Toute les méditations ne sont pas de pleine conscience. Les récentes études scientifiques qui vantent les bénéfices de la méditation concernent essentiellement celle dite de pleine conscience ou directement le protocole MBSR. Mais d’autres types de méditations apportent des résultats similaires. Certaines techniques de relaxation sont très efficaces aussi en ce qui concerne la réduction du stress, comme la sophrologie par exemple.

L’effet de mode se concentre sur la méditation de pleine conscience propulsée par les études sur la MBSR mais nombreuses sont les alternatives. Laissons tout le monde s’épanouir.

J’aurais préféré que Matthieu Ricard soit moins associé à la MBSR et reste davantage sur son champs spirituel et moral.

Le mélange promotionnel entre la science et la spiritualité peut sembler étrange dans ce cas précis, même pour servir l’éloge de la compassion et de la bienveillance. Ce n’est bon ni pour la science qui semblerait être sous influence spirituelle et perdre ainsi son crédit, ni bon pour la spiritualité qui en se désacralisant se galvaude.

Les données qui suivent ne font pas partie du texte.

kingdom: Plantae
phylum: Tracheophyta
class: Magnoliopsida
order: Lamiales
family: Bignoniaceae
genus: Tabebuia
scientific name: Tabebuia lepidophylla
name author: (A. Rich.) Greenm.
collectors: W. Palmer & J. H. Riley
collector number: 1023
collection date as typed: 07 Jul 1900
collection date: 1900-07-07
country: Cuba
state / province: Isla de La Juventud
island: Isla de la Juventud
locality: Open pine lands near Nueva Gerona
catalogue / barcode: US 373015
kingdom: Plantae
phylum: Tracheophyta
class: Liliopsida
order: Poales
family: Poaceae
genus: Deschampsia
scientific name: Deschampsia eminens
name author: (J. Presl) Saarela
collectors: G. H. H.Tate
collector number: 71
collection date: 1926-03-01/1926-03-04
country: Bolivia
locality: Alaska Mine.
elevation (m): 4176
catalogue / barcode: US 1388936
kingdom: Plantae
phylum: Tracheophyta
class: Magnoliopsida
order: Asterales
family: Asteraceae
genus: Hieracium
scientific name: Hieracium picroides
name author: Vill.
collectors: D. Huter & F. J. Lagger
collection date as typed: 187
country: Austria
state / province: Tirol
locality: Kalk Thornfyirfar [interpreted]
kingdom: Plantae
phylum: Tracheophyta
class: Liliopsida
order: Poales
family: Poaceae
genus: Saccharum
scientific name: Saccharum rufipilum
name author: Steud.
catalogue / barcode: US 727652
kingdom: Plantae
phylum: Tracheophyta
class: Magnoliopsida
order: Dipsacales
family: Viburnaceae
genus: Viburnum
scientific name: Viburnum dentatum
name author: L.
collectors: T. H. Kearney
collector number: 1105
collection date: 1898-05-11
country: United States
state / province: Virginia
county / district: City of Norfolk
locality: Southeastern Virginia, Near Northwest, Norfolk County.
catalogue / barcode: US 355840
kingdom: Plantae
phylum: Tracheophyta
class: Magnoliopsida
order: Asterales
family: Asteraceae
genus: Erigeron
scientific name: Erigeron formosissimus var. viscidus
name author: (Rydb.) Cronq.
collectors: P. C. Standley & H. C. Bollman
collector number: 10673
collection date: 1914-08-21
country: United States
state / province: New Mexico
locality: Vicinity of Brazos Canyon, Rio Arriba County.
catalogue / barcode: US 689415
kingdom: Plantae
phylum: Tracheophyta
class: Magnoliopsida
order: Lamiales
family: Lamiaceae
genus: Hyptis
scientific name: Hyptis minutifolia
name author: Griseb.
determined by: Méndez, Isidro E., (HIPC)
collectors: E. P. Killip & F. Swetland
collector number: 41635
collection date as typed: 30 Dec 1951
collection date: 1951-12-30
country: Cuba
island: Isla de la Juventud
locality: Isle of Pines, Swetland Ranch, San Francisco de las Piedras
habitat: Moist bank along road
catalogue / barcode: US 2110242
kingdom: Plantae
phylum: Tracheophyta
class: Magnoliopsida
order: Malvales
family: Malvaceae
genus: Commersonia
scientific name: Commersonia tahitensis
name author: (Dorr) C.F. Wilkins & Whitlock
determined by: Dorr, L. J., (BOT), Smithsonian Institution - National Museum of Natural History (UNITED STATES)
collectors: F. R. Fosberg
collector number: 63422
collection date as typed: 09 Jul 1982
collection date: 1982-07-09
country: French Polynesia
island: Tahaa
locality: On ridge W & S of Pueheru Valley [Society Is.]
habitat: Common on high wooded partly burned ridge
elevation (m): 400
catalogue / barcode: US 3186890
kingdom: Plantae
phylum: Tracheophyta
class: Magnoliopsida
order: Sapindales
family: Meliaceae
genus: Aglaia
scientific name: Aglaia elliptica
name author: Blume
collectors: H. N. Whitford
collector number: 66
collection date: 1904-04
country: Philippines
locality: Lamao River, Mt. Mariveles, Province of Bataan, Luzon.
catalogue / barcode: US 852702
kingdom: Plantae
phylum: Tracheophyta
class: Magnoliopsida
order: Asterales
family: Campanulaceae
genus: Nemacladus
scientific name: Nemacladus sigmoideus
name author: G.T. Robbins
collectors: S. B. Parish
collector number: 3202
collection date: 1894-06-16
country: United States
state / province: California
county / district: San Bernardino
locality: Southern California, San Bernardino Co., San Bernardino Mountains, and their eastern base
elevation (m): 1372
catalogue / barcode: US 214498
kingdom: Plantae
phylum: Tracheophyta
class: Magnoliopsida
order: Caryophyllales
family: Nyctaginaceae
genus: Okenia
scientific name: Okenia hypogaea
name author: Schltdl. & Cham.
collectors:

Certains pourraient s’interroger à propos de la méditation de Deepak Chopra associé à la déesse des médias US, Oprah Winfrey, ou avec Chade-Meng Ta, grand promoteur de la méditation Googlienne avec son « échange de courriels en pleine conscience »  et sa « nouvelle voie vers le succès ».

Même si la méditation, vieille de 2500 ans, trouve son origine dans la spiritualité, séparons aujourd’hui clairement les 3 démarches :

  • l’entraînement mental en lien avec le corps (performances et prévention)
  • la thérapie (guérison)
  • le développement philosophique et spirituel (élévation)

Pour chaque démarche il y a un type d’instructeurs avec différents types d’approches et de techniques. A chacun de définir ses besoins sans suivre les parti-pris. En toute conscience.